This Act mandates annual suicide prevention training for VA community care providers and establishes a public list of those who complete it to enhance veteran access to specialized care.
Bill Huizenga
Representative
MI-4
The Veterans Suicide Prevention and Care Enhancement Act of 2026 mandates annual suicide prevention training for community care providers participating in the VA program. It requires the VA to create and maintain a public "Preferred Provider List" of all trained providers to help veterans access specialized care. The Secretary must also report annually to Congress on the implementation and effectiveness of this new provider list.
This bill, officially known as the Veterans Suicide Prevention and Care Enhancement Act of 2026, requires the Department of Veterans Affairs (VA) to implement annual, evidence-based suicide prevention training for all healthcare providers in its community care network. Within 180 days of the bill becoming law, the VA must launch a public 'Preferred Provider List' featuring every doctor or clinic that has completed this specific training. The goal is to ensure that when veterans seek care outside of a VA facility, they can easily identify which local providers have the specialized skills to handle the unique mental health challenges faced by former service members.
Under Section 2, the VA won't just offer the training; they are required to verify it annually. For a veteran living in a rural area who sees a local private specialist through the Community Care Program, this means their doctor will now have access to—and be expected to complete—VA-approved suicide prevention protocols.
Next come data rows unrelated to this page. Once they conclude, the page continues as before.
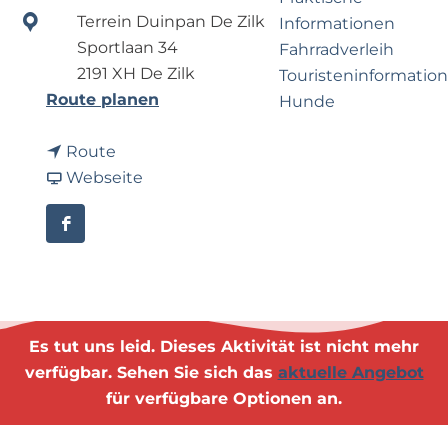
e
p
Terrein Duinpan De Zilk
Informationen
r
a
Sportlaan 34
Fahrradverleih
n
g
2191 XH De Zilk
Touristeninformation
e
e
b
Route planen
Hunde
h
i
m
b
s
Route
e
Business Noordwijk
i
a
S
Webseite
n
Travel Trade
s
b
h
?
S
S
a
F
h
h
n
a
a
a
t
c
n
n
y
e
t
t
k
b
Es tut uns leid. Dieses Aktivität ist nicht mehr
y
y
o
o
verfügbar. Sehen Sie sich das
aktuelle Angebot
k
k
r
o
für verfügbare Optionen an.
o
o
e
k
r
r
n
S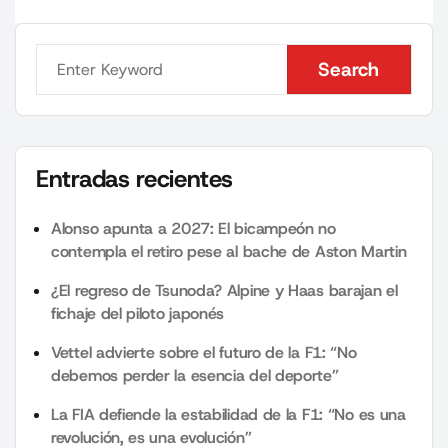
Search
Search
Entradas recientes
Alonso apunta a 2027: El bicampeón no
contempla el retiro pese al bache de Aston Martin
¿El regreso de Tsunoda? Alpine y Haas barajan el
fichaje del piloto japonés
Vettel advierte sobre el futuro de la F1: “No
debemos perder la esencia del deporte”
La FIA defiende la estabilidad de la F1: “No es una
revolución, es una evolución”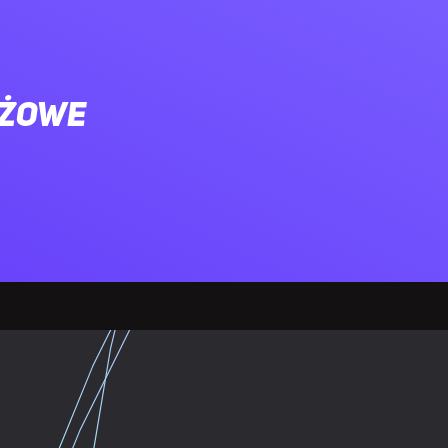
ażowe
 5.0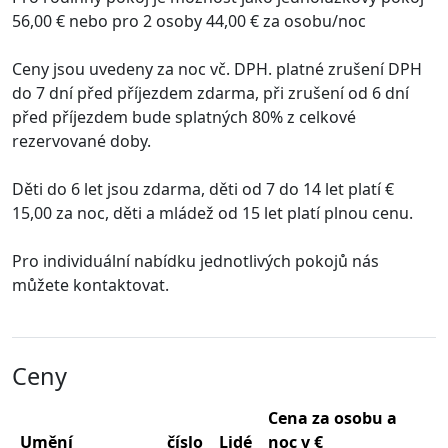
56,00 € nebo pro 2 osoby 44,00 € za osobu/noc
Ceny jsou uvedeny za noc vč. DPH. platné zrušení DPH
do 7 dní před příjezdem zdarma, při zrušení od 6 dní
před příjezdem bude splatných 80% z celkové
rezervované doby.
Děti do 6 let jsou zdarma, děti od 7 do 14 let platí €
15,00 za noc, děti a mládež od 15 let platí plnou cenu.
Pro individuální nabídku jednotlivých pokojů nás
můžete kontaktovat.
Ceny
Cena za osobu a
Umění
číslo
Lidé
noc v €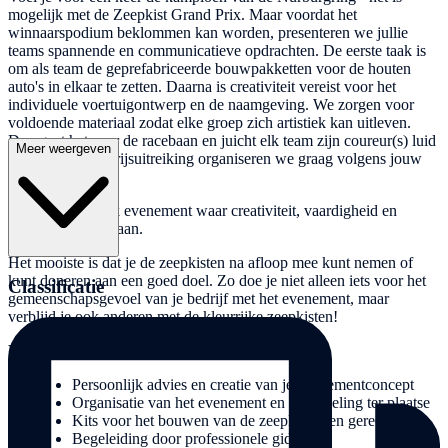
mogelijk met de Zeepkist Grand Prix. Maar voordat het
winnaarspodium beklommen kan worden, presenteren we jullie
teams spannende en communicatieve opdrachten. De eerste taak is
om als team de geprefabriceerde bouwpakketten voor de houten
auto's in elkaar te zetten. Daarna is creativiteit vereist voor het
individuele voertuigontwerp en de naamgeving. We zorgen voor
voldoende materiaal zodat elke groep zich artistiek kan uitleven.
Dan gaat het naar de racebaan en juicht elk team zijn coureur(s) luid
Meer weergeven
toe. De race en prijsuitreiking organiseren we graag volgens jouw
wensen.
Een allround leuk evenement waar creativiteit, vaardigheid en
plezier centraal staan.
Het mooiste is dat je de zeepkisten na afloop mee kunt nemen of
kunt doneren aan een goed doel. Zo doe je niet alleen iets voor het
Classificatie
gemeenschapsgevoel van je bedrijf met het evenement, maar
verblijd je ook anderen met de kleurrijke zeepkisten!
Diensten:
Persoonlijk advies en creatie van je evenementconcept
Organisatie van het evenement en afhandeling ter plaatse
Kits voor het bouwen van de zeepkisten en gereedschap
Begeleiding door professionele gidsen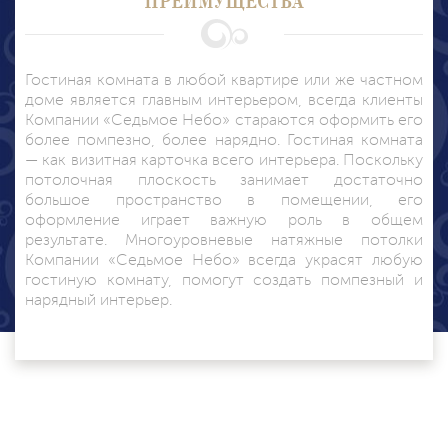
Гостиная комната в любой квартире или же частном
доме является главным интерьером, всегда клиенты
Компании «Седьмое Небо» стараются оформить его
более помпезно, более нарядно. Гостиная комната
— как визитная карточка всего интерьера. Поскольку
потолочная плоскость занимает достаточно
большое пространство в помещении, его
оформление играет важную роль в общем
результате. Многоуровневые натяжные потолки
Компании «Седьмое Небо» всегда украсят любую
гостиную комнату, помогут создать помпезный и
нарядный интерьер.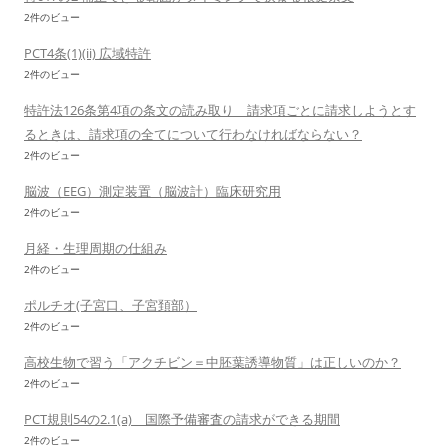
2件のビュー
PCT4条(1)(ii) 広域特許
2件のビュー
特許法126条第4項の条文の読み取り 請求項ごとに請求しようとす
るときは、請求項の全てについて行わなければならない？
2件のビュー
脳波（EEG）測定装置（脳波計）臨床研究用
2件のビュー
月経・生理周期の仕組み
2件のビュー
ポルチオ(子宮口、子宮頚部）
2件のビュー
高校生物で習う「アクチビン＝中胚葉誘導物質」は正しいのか？
2件のビュー
PCT規則54の2.1(a) 国際予備審査の請求ができる期間
2件のビュー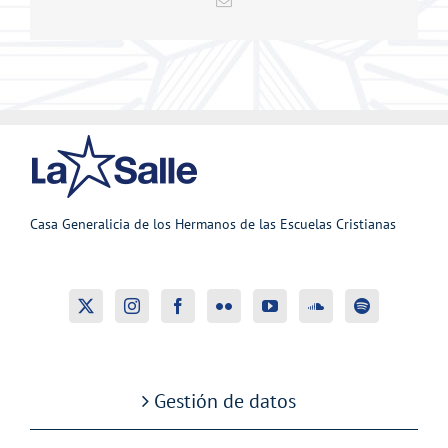
electrónico
Casa Generalicia de los Hermanos de las Escuelas Cristianas
Gestión de datos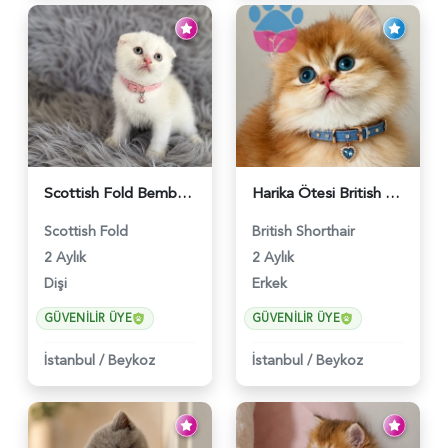
Scottish Fold Bembeyaz Pembe Burun Yavrumuz - 6120
Harika Ötesi British Longhair Golden Parlayan Yıldız - 6141
Scottish Fold
British Shorthair
2 Aylık
2 Aylık
Dişi
Erkek
GÜVENILIR ÜYE
GÜVENILIR ÜYE
İstanbul
/
Beykoz
İstanbul
/
Beykoz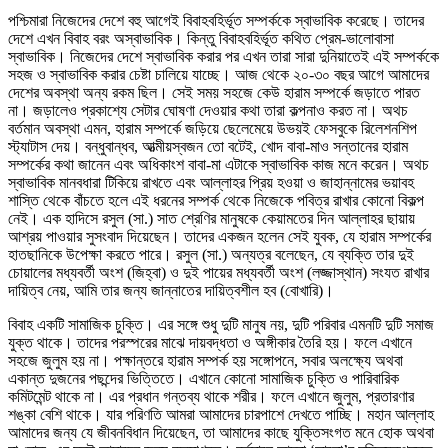
পশ্চিমারা নিজেদের দেশে বহু আগেই বিবাহবহির্ভূত সম্পর্ককে স্বাভাবিক করেছে। তাদের
দেশে এখন বিবাহ বরং অস্বাভাবিক। কিন্তু বিবাহবহির্ভূত কথিত প্রেম-ভালোবাসা
স্বাভাবিক। নিজেদের দেশে স্বাভাবিক করার পর এখন তারা সারা দুনিয়াতেই এই সম্পর্ককে
সহজ ও স্বাভাবিক করার চেষ্টা চালিয়ে যাচ্ছে। আজ থেকে ২০-৩০ বছর আগে আমাদের
দেশের অবস্থা অন্য রকম ছিল। সেই সময় সহজে কেউ হারাম সম্পর্কে জড়াতে পারত
না। জড়ালেও প্রকাশ্যে সেটার ঘোষণা দেওয়ার কথা তারা কল্পনাও করত না। অথচ
বর্তমান অবস্থা এমন, হারাম সম্পর্কে জড়িয়ে ছেলেমেয়ে উভয়ই ফেসবুকে রিলেশনশিপ
স্ট্যাটাস দেয়। বন্ধুবান্ধব, আত্মীয়স্বজন তো বটেই, খোদ বাবা-মাও সন্তানের হারাম
সম্পর্কের কথা জানেন এবং অধিকাংশ বাবা-মা এটাকে স্বাভাবিক কাজ মনে করেন। অথচ
স্বাভাবিক মানবধারা টিকিয়ে রাখতে এবং আল্লাহর প্রিয় হওয়া ও জাহান্নামের ভয়াবহ
শাস্তি থেকে বাঁচতে হলে এই ধরনের সম্পর্ক থেকে নিজেকে পবিত্র রাখার কোনো বিকল্প
নেই। এক হাদিসে রসুল (সা.) সাত শ্রেণির মানুষকে কেয়ামতের দিন আল্লাহর ছায়ায়
আশ্রয় পাওয়ার সুসংবাদ দিয়েছেন। তাদের একজন হলেন সেই যুবক, যে হারাম সম্পর্কের
হাতছানিকে উপেক্ষা করতে পারে। রসুল (সা.) অন্যত্র বলেছেন, যে ব্যক্তি তার দুই
চোয়ালের মধ্যবর্তী অংশ (জিহ্বা) ও দুই পায়ের মধ্যবর্তী অংশ (লজ্জাস্থান) সংযত রাখার
দায়িত্ব নেয়, আমি তার জন্য জান্নাতের দায়িত্বশীল হব (বোখারি)।
বিবাহ একটি সামাজিক চুক্তি। এর সঙ্গে শুধু দুটি মানুষ নয়, দুটি পরিবার এমনটি দুটি সমাজ
যুক্ত থাকে। তাদের পরস্পরের মাঝে দায়বদ্ধতা ও অঙ্গীকার তৈরি হয়। ফলে এখানে
সহজে জুলুম হয় না। পক্ষান্তরে হারাম সম্পর্ক হয় সঙ্গোপনে, সবার অলক্ষ্যে অথবা
একান্ত দুজনের পছন্দের ভিত্তিতে। এখানে কোনো সামাজিক চুক্তি ও পারিবারিক
কমিটমেন্ট থাকে না। এর প্রধান গন্তব্য থাকে শরীর। ফলে এখানে জুলুম, প্রতারণার
শঙ্কা বেশি থাকে। যার পরিণতি আমরা আমাদের চারপাশে দেখতে পাচ্ছি। মহান আল্লাহ
আমাদের জন্য যে জীবনবিধান দিয়েছেন, তা আমাদের কাছে যুক্তিসংগত মনে হোক অথবা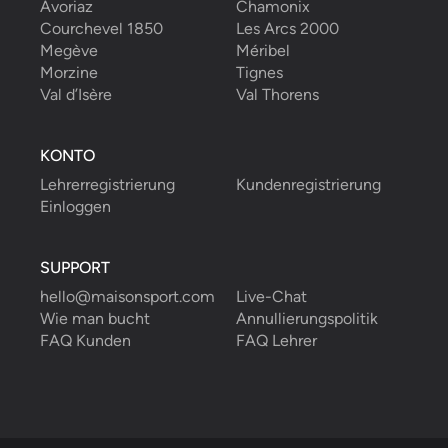
Avoriaz
Chamonix
Courchevel 1850
Les Arcs 2000
Megève
Méribel
Morzine
Tignes
Val d’Isère
Val Thorens
KONTO
Lehrerregistrierung
Kundenregistrierung
Einloggen
SUPPORT
hello@maisonsport.com
Live-Chat
Wie man bucht
Annullierungspolitik
FAQ Kunden
FAQ Lehrer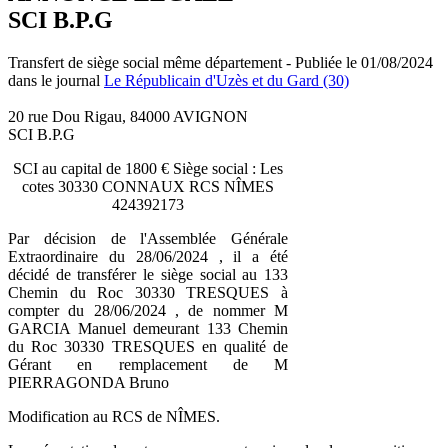
SCI B.P.G
Transfert de siège social même département - Publiée le 01/08/2024
dans le journal
Le Républicain d'Uzès et du Gard (30)
20 rue Dou Rigau, 84000 AVIGNON
SCI B.P.G
SCI au capital de 1800 € Siège social : Les
cotes 30330 CONNAUX RCS NÎMES
424392173
Par décision de l'Assemblée Générale
Extraordinaire du 28/06/2024 , il a été
décidé de transférer le siège social au 133
Chemin du Roc 30330 TRESQUES à
compter du 28/06/2024 , de nommer M
GARCIA Manuel demeurant 133 Chemin
du Roc 30330 TRESQUES en qualité de
Gérant en remplacement de M
PIERRAGONDA Bruno
Modification au RCS de NÎMES.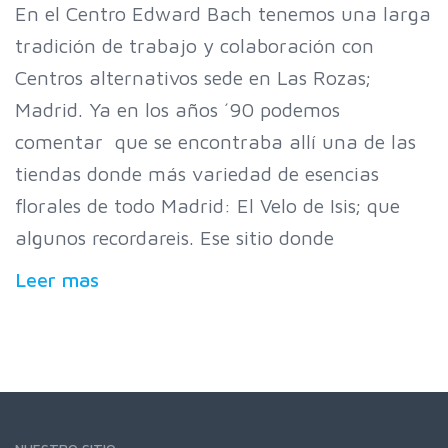
En el Centro Edward Bach tenemos una larga
tradición de trabajo y colaboración con
Centros alternativos sede en Las Rozas;
Madrid. Ya en los años ´90 podemos
comentar que se encontraba allí una de las
tiendas donde más variedad de esencias
florales de todo Madrid: El Velo de Isis; que
algunos recordareis. Ese sitio donde
Leer mas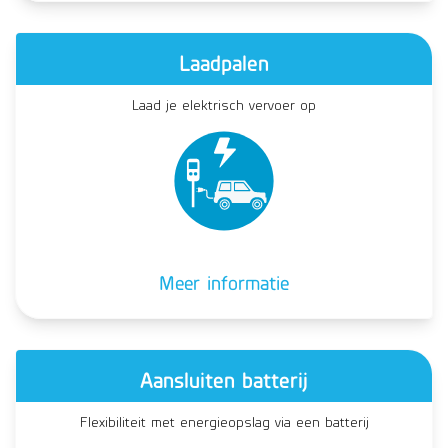
Laadpalen
Laad je elektrisch vervoer op
Meer informatie
Aansluiten batterij
Flexibiliteit met energieopslag via een batterij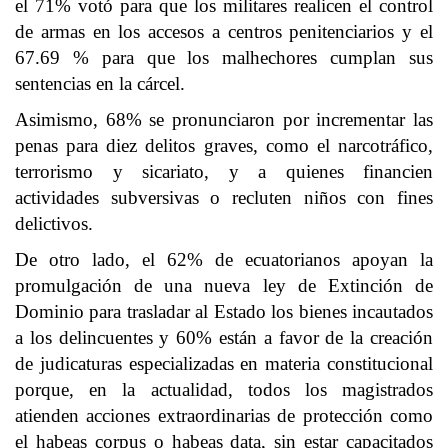
el 71% votó para que los militares realicen el control
de armas en los accesos a centros penitenciarios y el
67.69 % para que los malhechores cumplan sus
sentencias en la cárcel.
Asimismo, 68% se pronunciaron por incrementar las
penas para diez delitos graves, como el narcotráfico,
terrorismo y sicariato, y a quienes financien
actividades subversivas o recluten niños con fines
delictivos.
De otro lado, el 62% de ecuatorianos apoyan la
promulgación de una nueva ley de Extinción de
Dominio para trasladar al Estado los bienes incautados
a los delincuentes y 60% están a favor de la creación
de judicaturas especializadas en materia constitucional
porque, en la actualidad, todos los magistrados
atienden acciones extraordinarias de protección como
el habeas corpus o habeas data, sin estar capacitados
If a provider has already done similar high-level military health training elsewhere, the Secretary can grant a waiver to include them on the list, ensuring the directory is as robust as possible. Providers also have the right to opt-out of the list if they choose, keeping the system flexible for private practices.
To make sure this isn't just a directory that sits on a shelf, Section 3 mandates a strict reporting schedule. The VA must track exactly how many providers are signing up and, more importantly, whether veterans are actually choosing these 'preferred' providers over others. By requiring an annual assessment of patterns and implementation challenges, the bill aims to identify if certain regions lack trained doctors. For a veteran or their family, this creates a transparent way to see if the local healthcare market is actually stepping up to meet the specific needs of the veteran community, backed by hard data reported directly to Congress.